7.2.0.18 Exercise 18
Plot the residuals against the fitted values from the second model to visually check for heteroskedasticity.
a$residuals <- m2$residuals # mistakes
a$fitted <- m2$fitted.values # predictions
plot(residuals ~ fitted,
data = a,
pch = 19,
col = "darkgray",
frame.plot = FALSE)
abline(h=0, lwd = 2)
The plot looks okay.
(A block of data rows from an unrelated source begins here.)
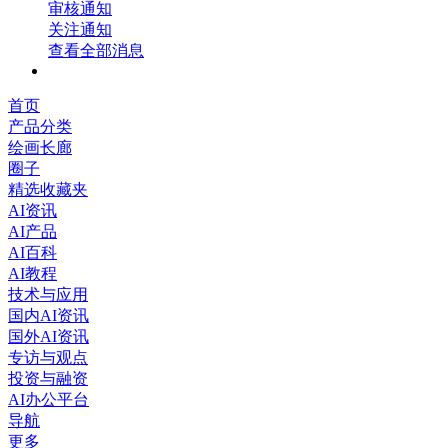
审核通知
关注通知
查看全部消息
首页
产品分类
绘画长廊
圈子
精选收藏夹
AI资讯
AI产品
AI百科
AI教程
技术与应用
国内AI资讯
国外AI资讯
专访与观点
投资与融资
AI办公平台
导航
更多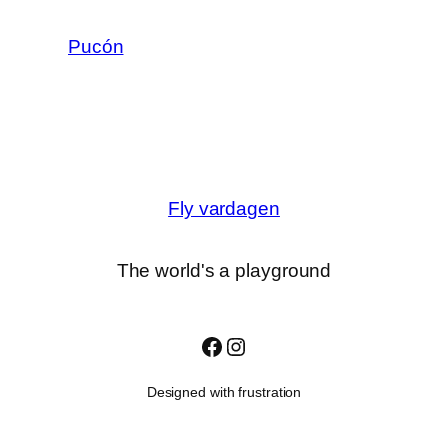
Pucón
Fly vardagen
The world's a playground
Facebook
Instagram
Designed with frustration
I would not conclude that the model violates the constant errors assumption.
7.2.0.19 Exercise 19
Run the Breusch-Pagan Test to see whether the model suffers from heteroskedastic errors.
bptest(m2) # we cannot reject the null -> yay :)
studentized Breusch-Pagan test
data: m2
BP = 2.3913, df = 3, p-value = 0.4953
The Bresch Pagan test confirms, the constant error assumption is not violated.
7.2.0.20 Exercise 18
Correct for heteroskedasticity (if needed) and present the results with corrected standard errors and p-values.
We do not need to do this because the constant error assumption is not violated.